Successful supplier diversity programs start with a top-down culture shift. If a company’s culture isn’t diverse, inclusive, and supportive for all its stakeholders, they won’t be able to drive supplier diversity in a meaningful way. Supplier diversity strategy should map back to company goals and include an executive-level champion to sponsor the program internally and help bring in the resources they need.

Outside of leveraging technology to identify diverse suppliers and build a program, businesses can talk with people who have been in their shoes. They can collaborate with like-minded companies at industry events, engage in relevant LinkedIn groups, and connect with organisations such as the National Minority Supplier Development Council.

Once diverse suppliers are on board, organisations can create a supplier diversity policy that clearly outlines how many diverse suppliers need to be invited to bid for each event to ensure teams are executing on the strategy. Leading supplier diversity programs go beyond simply spending with diverse suppliers to providing mentorship and training them on how to respond to RFPs correctly, as well as creating environments where it’s easier for them to engage. 

Jim, what role does technology play in helping organisations achieve ESG and supplier diversity goals?

Technology is a key enabler of ESG and supplier diversity initiatives. One of the biggest obstacles to supplier diversity and ESG is a lack of reliable supplier data. Suppliers don’t always keep their information up to date in self-service portals. The data procurement teams have isn’t always enriched to the level they need, with insights on diversity status, certifications, and proof of ESG compliance.

Researching and assessing suppliers is tedious and time-consuming, which leads many organisations to skip the verification step. Without this information, organisations don’t have a true picture of the inclusivity and sustainability of their supplier network, which makes it impossible to identify the right partners to source from to meet their ESG and supplier diversity goals and make an impact.

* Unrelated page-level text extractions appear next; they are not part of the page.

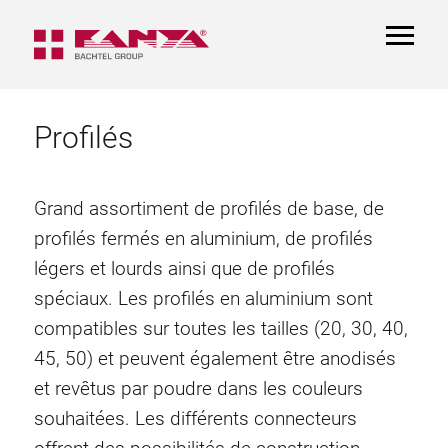
TOGGL
NAVIGA
Profilés
Grand assortiment de profilés de base, de
profilés fermés en aluminium, de profilés
légers et lourds ainsi que de profilés
spéciaux. Les profilés en aluminium sont
compatibles sur toutes les tailles (20, 30, 40,
45, 50) et peuvent également être anodisés
et revêtus par poudre dans les couleurs
souhaitées. Les différents connecteurs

Technology addresses this challenge by automatically collecting, enriching, validating, and integrating the supplier data needed to obtain this level of supply base visibility and make decisions that drive ESG and diversity. AI-powered tools are available to match buyers with specific diverse suppliers who also have the capabilities to help drive ESG objectives and meet broader procurement criteria.

Software that segments the supply base and helps visualise spending with small and diverse suppliers across a variety of classifications is critical for setting benchmarks and measuring progress and ROI. 

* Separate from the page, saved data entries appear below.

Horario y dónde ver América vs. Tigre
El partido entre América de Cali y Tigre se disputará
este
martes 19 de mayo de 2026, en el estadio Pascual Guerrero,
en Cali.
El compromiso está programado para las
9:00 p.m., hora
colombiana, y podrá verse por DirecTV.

Jim and Sara, how do you expect the ESG and diversity conversation to shift and where should procurement leaders focus for the future?

Sara: I expect we’ll see the conversation shift to emphasise measurement. It’s not enough anymore to say you’re committed to ESG – you need to prove it and show demonstrable progress and ROI. Maintaining the momentum on ESG initiatives is hard. Technology is key for setting benchmarks and goals, ensuring accountability for hitting key milestones, and measuring progress and return in a credible way. 

Jim: In a declining economic environment, choices inevitably need to be made. I expect the conversation around ESG will center around where companies can focus to maintain progress on ESG initiatives as financial and economic pressures come to the forefront. While some companies may need to scale back in some areas to preserve cash and resources to navigate a downturn, I’d advise them to be careful about slowing ESG down too much as it will be much harder to catch up to current levels after the economy bounces back.

I’d argue that when ESG is done right it can be a strategic lever for navigating a down economy, saving organizations money and resources, driving innovation, and helping them achieve broader business objectives and resilience.